Formation numérique avec HEC : des résultats variables chez les PME des Pays-d’en-Haut
Par Jean-Simon Guay
La première cohorte d’une formation en marketing numérique avec HEC Montréal est maintenant terminée. Certaines PME des Pays-d’en-Haut en tirent déjà des résultats mesurables. D’autres peinent à suivre le rythme. Une deuxième cohorte est prévue.
Offerte à dix d’entreprises des Laurentides, dont la moitié de la MRC des Pays-d’en-Haut, la formation en marketing numérique développée avec HEC Montréal vise à aider les entreprises à mieux utiliser les outils numériques.
Structurés sur une période d’environ 12 semaines, les participants ont travaillé sur la stratégie numérique, l’analyse des données, les campagnes publicitaires, l’optimisation de leur présence en ligne ainsi qu’à l’intégration pertinente de l’intelligence artificielle.
Des retombées concrètes… mais variables
Chez Overnight Van Supplies, à Sainte-Anne-des-Lacs, l’expérience a été positive. L’entreprise, connue pour sa participation à l’émission Dans l’œil du Dragon, vend des équipements pour fourgonnettes aménagés.

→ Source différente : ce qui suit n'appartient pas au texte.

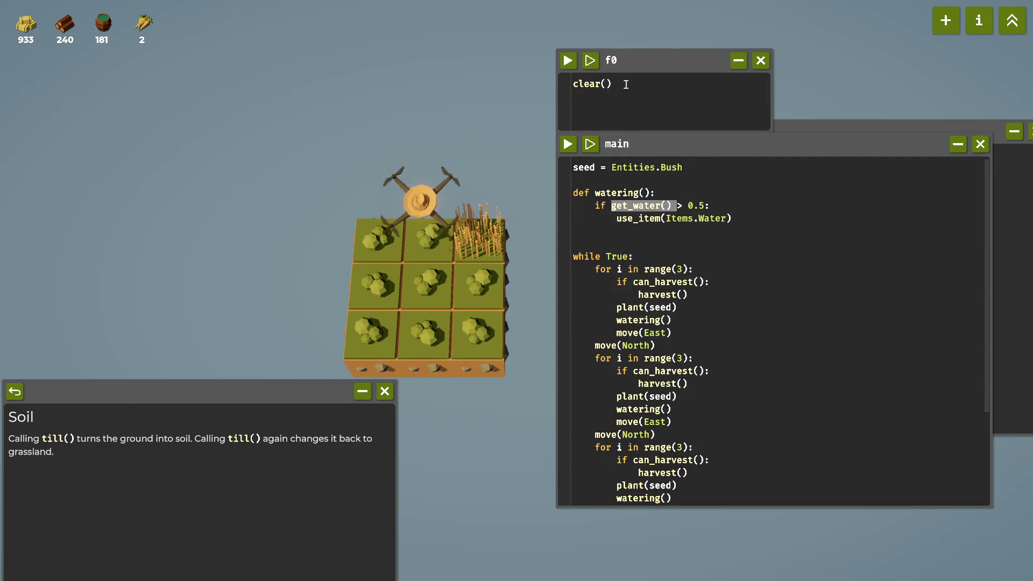
pyautogui.moveTo(626, 84); pyautogui.dragTo(560, 90)
pyautogui.write('print(get_water())')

« Avant, on laissait beaucoup de décisions à notre agence. Maintenant, on comprend mieux ce qui est mis en place et on peut participer aux décisions », explique Virginie Bouchard.
Certains ajustements réalisés dans le cadre de la formation ont même eu un impact mesurable. Lors du Vendredi fou, l’entreprise dit avoir enregistré une hausse de ses ventes de 120 % par rapport à la même période l’année précédente.

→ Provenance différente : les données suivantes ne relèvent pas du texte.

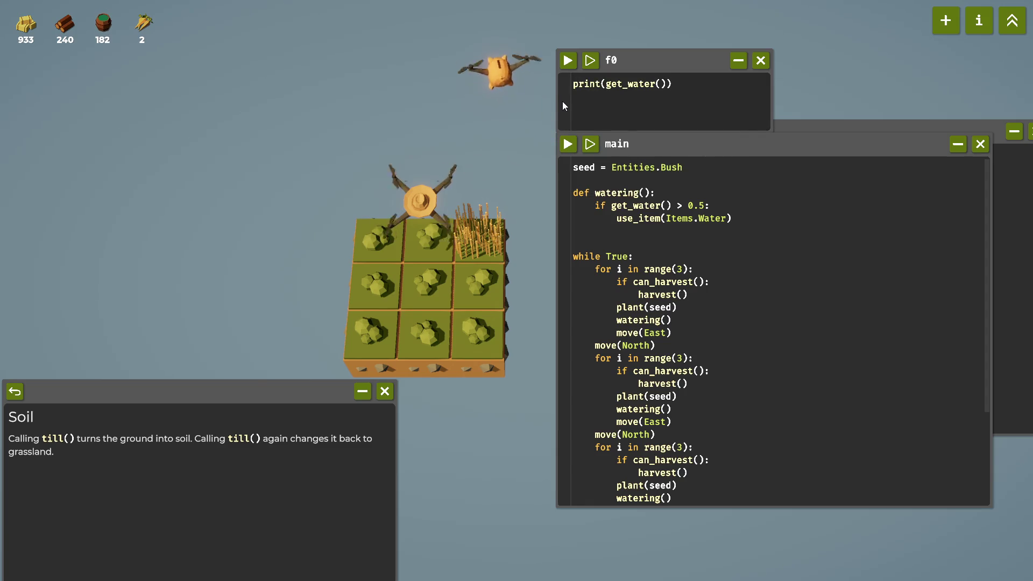
pyautogui.click(568, 61)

Mme Bouchard souligne aussi la valeur du Mentorat. « On avait accès à deux heures de consultation individuelle avec Sylvain Amoros. C’est une sommité dans le domaine du marketing numérique. Juste ça vaut largement plus que le coût de la formation », dit-elle.
Malgré tout, elle note que le moment choisi pour suivre la formation représentait un défi. « Ça arrivait en même temps que notre plus grosse période de ventes. On aurait aimé avoir ces outils-là avant. »
Une réalité différente pour d’autres PME

À Sainte-Adèle, l’entreprise Rustic-Tac n’a pas été en mesure de compléter la formation.
« Le manque de temps est un enjeu majeur pour les petites PME. On porte plusieurs responsabilités à la fois, ce qui rend difficile l’intégration continue de nouvelles pratiques », explique Nancy Martin, vice-présidente de l’entreprise.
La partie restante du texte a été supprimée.